Poseł Ozdoba do Radia Zet przyszedł przede wszystkim jako członek komisji ds. Pegasusa, która w poniedziałek rozpoczęła swoje prace. Nie chciał jednak wdać się w dyskusję na temat możliwych podsłuchów u jego partyjnych kolegów, ani u niego samego.
– Głuchy telefon działa, to wszystko jest dzisiaj wyssane z palca – przekonywał.
– Nie ma żadnych potwierdzonych informacji, że ktokolwiek był na liście, czy że ta lista w ogóle jest – podkreślał. Mówił też, że jest to bardzo delikatna materia i nie wie, czy już po ujawnieniu stosownych dokumentów będzie mógł o nich rozmawiać w mediach.
Jacek Ozdoba o zdrowiu Zbigniewa Ziobry
Jako członek Suwerennej Polski, Ozdoba usłyszał też pytanie o stan zdrowia Zbigniewa Ziobry. – W obecnej sytuacji parlamentarnej i z uwagi na to, że okres leczenia jest określony, to jest to moment, w którym możemy o tym dyskutować, ale nie ma takie powodu, sądzę, żeby rezygnować – zaczął.
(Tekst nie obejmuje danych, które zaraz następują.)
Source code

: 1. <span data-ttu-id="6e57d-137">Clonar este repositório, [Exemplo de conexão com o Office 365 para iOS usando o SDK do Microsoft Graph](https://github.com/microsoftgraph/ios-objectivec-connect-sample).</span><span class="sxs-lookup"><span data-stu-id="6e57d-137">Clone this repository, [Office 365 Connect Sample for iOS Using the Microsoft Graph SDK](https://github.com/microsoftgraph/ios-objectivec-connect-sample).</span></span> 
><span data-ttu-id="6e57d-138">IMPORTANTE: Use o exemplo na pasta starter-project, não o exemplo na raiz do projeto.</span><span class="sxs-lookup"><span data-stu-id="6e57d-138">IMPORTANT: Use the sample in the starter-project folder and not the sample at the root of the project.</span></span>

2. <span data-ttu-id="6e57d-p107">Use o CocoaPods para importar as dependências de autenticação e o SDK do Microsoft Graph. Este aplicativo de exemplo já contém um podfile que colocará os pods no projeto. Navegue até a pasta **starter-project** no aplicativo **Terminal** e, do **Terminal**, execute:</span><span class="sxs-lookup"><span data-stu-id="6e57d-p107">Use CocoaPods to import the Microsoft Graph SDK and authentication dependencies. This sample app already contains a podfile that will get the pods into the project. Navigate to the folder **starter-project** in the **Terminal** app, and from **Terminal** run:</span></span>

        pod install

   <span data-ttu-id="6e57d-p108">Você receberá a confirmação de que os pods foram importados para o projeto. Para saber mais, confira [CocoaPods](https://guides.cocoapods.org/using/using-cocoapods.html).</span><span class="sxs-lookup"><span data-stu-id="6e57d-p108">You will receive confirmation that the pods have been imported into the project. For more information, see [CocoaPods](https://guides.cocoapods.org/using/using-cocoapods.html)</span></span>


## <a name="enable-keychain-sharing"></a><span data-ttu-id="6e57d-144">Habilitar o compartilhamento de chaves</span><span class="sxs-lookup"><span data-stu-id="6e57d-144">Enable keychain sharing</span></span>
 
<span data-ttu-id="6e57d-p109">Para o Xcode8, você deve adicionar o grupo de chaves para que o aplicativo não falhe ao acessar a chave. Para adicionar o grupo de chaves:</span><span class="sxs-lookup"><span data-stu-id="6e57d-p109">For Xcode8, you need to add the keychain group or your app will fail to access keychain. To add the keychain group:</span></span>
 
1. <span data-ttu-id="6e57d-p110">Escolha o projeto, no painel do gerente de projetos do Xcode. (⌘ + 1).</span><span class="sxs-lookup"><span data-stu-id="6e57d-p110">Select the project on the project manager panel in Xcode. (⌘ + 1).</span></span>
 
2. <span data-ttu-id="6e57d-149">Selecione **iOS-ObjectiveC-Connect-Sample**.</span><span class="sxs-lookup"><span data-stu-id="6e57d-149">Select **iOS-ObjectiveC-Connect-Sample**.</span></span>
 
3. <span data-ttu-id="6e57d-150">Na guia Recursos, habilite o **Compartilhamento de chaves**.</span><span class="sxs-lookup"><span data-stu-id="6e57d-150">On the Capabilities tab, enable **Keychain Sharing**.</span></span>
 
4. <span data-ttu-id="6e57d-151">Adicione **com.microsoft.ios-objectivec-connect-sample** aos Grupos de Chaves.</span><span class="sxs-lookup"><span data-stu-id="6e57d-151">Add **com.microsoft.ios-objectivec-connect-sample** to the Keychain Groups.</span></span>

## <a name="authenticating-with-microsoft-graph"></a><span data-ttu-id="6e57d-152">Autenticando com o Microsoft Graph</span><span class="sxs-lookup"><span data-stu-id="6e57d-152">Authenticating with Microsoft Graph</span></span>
– Wielu parlamentarzystów chorowało, wyłączało się, tak jak jedna koleżanka, trzymam za nią kciuki. Wiem, że chyba dobrze jej ta walka z rakiem wyszła i mam nadzieję, że podobnie będzie w przypadku pana Zbigniewa Ziobro – mówił dalej Ozdoba.
– Wiem, że jego stan zdrowia uniemożliwia prowadzenie jakiejkolwiek kampanii. Domniemywam, ale to jest więcej niż prawdopodobne, że nie będzie kandydował. Jego stan jest poważny, jest po chemioterapii. Nie ma możliwości fizycznego stawiennictwa – dodawał poseł, także w kontekście wezwania Ziobry przed komisję śledczą ds. Pegasusa.
Świadkowie wezwani przez komisję ds. Pegasusa
Podczas głosowań nad kandydatami, komisja śledcza ds. Pegasusa zdecydował o wezwaniu na świadków m.in.: Mariana Banasia, Ernesta Bejdę, Krzysztofa Brejzę, Dorotę Brejzę, Jarosława Kaczyńskiego, Andrzeja Stróżnego, Beatę Szydło, Macieja Wąsika, Zbigniewa Ziobrę. Odrzucono z kolei pomysły PiS, by przesłuchiwać także Rafała Trzaskowskiego, czy podsłuchiwaną przez system Pegasus prokurator Ewę Wrzosek.